My data set have 4 variables: Identity, Year, Gender and Amount. Each person(Identity) can have more than one record.
First I sort them
BY YEAR IDENTITY GENDER AMOUNT;
There are 25 different years in the data set. In the next data step I divide the data into 25 separate sets, YEAR_1 - YEAR25, with each year in its own set. I do nothing that affects the ordering whatsoever.
Then I want to count the number of individuals in each year by using FIRST.IDENTITY.
So I put BY IDENTITY in the code like this:
/* Counting */
and so on, for each year.
I get the error message that the sets are not ordered by Identity.
Is it it really necessary to use PROC SORT on data sets YEAR_1 - YEAR_25 before the counting?
I haven't done anything that should have affected the RELATIVE individual ordering of persons(variable Identity).
Your SAS log output should have sufficient diagnostic information to tell you what observation was the problem -- that information typically helps me identify my programming oversight, working back from the DATA step that generated the error showing my data. No, you should not need to sort your file by YEAR, presuming that there is only one YEAR value -- suggest doing a PROC FREQ just prior to the failing DATA step to be sure. Good desk-checking and self-initiated diagnostics nearly always save the day and improve efficiency.
In addition to Scott's comments, I'll add a couple.
You can do a PROC CONTENTS on YEAR_1 to see how SAS thinks it is sorted.
If you broke the dataset up into pieces using PROC SQL, it could have re-arranged the data without your knowledge as part of its internal optimization. The only way to guarantee that SQL maintains an order is to use the ORDER BY clause in the SELECT statement. (This "feature" is why you can't implement the LAG functionality within SQL.)
OK, my mistake.
If you break the dataset by YEAR, the IDENTITY variable will maintain the ordering sequence (ordered), IF and ONLY IF the dataset is splitted sequentially, say processed through datastep (which processes each OBS sequentially). As Doc@Duke, said, you cannot assume the ordering sequence with PROC SQL, unless you explicitly say so. That is because SQL uses an optimizer that will choose the best strategy/technique to perform the task, and this may not involve a sequential processing of the dataset.
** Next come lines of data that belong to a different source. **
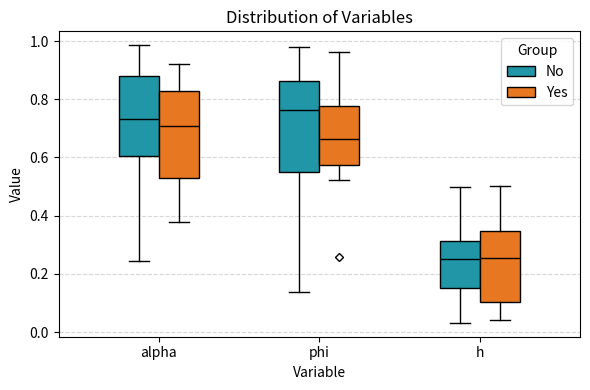

Reading left to right, read every box against the y-axis: the position of its median line, the range the box covers, and the ends of its whiskers. The values are not printed on the chart, so give them approximately, as read against the axis.

alpha (No): median 0.74, box 0.60 to 0.88, whiskers 0.24 to 0.98
alpha (Yes): median 0.70, box 0.52 to 0.84, whiskers 0.38 to 0.92
phi (No): median 0.76, box 0.54 to 0.86, whiskers 0.14 to 0.98
phi (Yes): median 0.66, box 0.58 to 0.78, whiskers 0.52 to 0.96
h (No): median 0.26, box 0.16 to 0.32, whiskers 0.04 to 0.50
h (Yes): median 0.26, box 0.10 to 0.34, whiskers 0.04 to 0.50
I agree with Scott, before making any further assumption about your task and the way you are doing it, you should share with us a bit of your code.
Every SAS data set has details held in a descriptor portion. This is a little header with details about the dataset. One of these details is the variable it is sorted by. When you run a proc sort SAS updates the sortedby value to reflect the variables the data has been sorted by.
When you run your SQL to break the data up the resulting data sets do not have the sortedby value set in the descriptor.
If you know for sure that the data is sorted in a particular way then you can set the sortedby value yourself as Geniz has pointed out, to save you running another proc sort.
If, when SAS comes to process the dataset, it finds the data is not actually sorted the way you say it is, it will throw an error.